Defendant Allen has also submitted an affidavit in which he asserts that he charged Plaintiff with threatening behavior because Plaintiff was “yelling threats at him” which “is a violation of MDOC rules.” (ECF No. 45-6, PageID.356). Plaintiff has presented no evidence suggesting that he was charged with a misconduct violation for any other reason. Thus, Defendant has established that his actions were motivated by Plaintiff's improper behavior and MDOC Policy rather than any protected activity in which Plaintiff may have been engaged. Thus, Plaintiff cannot establish the requisite causation element of his claim.
CONCLUSION
For the reasons articulated herein, the undersigned recommends that Defendant's Motion for Summary Judgment (ECF No. 44) be granted and this matter terminated.
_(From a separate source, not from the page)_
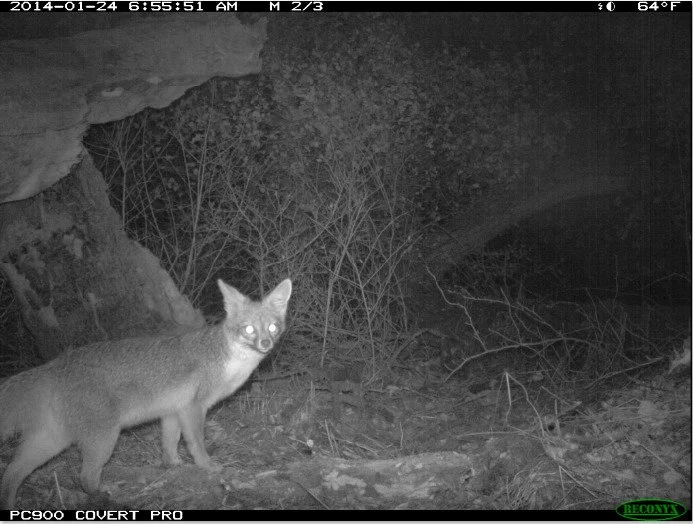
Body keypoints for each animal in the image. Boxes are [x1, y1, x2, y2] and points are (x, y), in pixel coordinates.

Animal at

For the same reasons the undersigned makes this recommendation, the undersigned finds that an appeal of such would be frivolous. Coppedge v. United States, 369 U.S. 438, 445 (1962). Accordingly, the undersigned further recommends that an appeal of this matter by Plaintiff would not be in good faith.
OBJECTIONS to this Report and Recommendation must be filed with the Clerk of Court within fourteen days of the date of service of this notice. 28 U.S.C. § 636(b)(1)(C). Failure to file objections within the specified time waives the right to appeal the District Court's order. See Thomas v. Arn, 474 U.S. 140 (1985); United States v. Walters, 638 F.2d 947 (6th Cir.1981).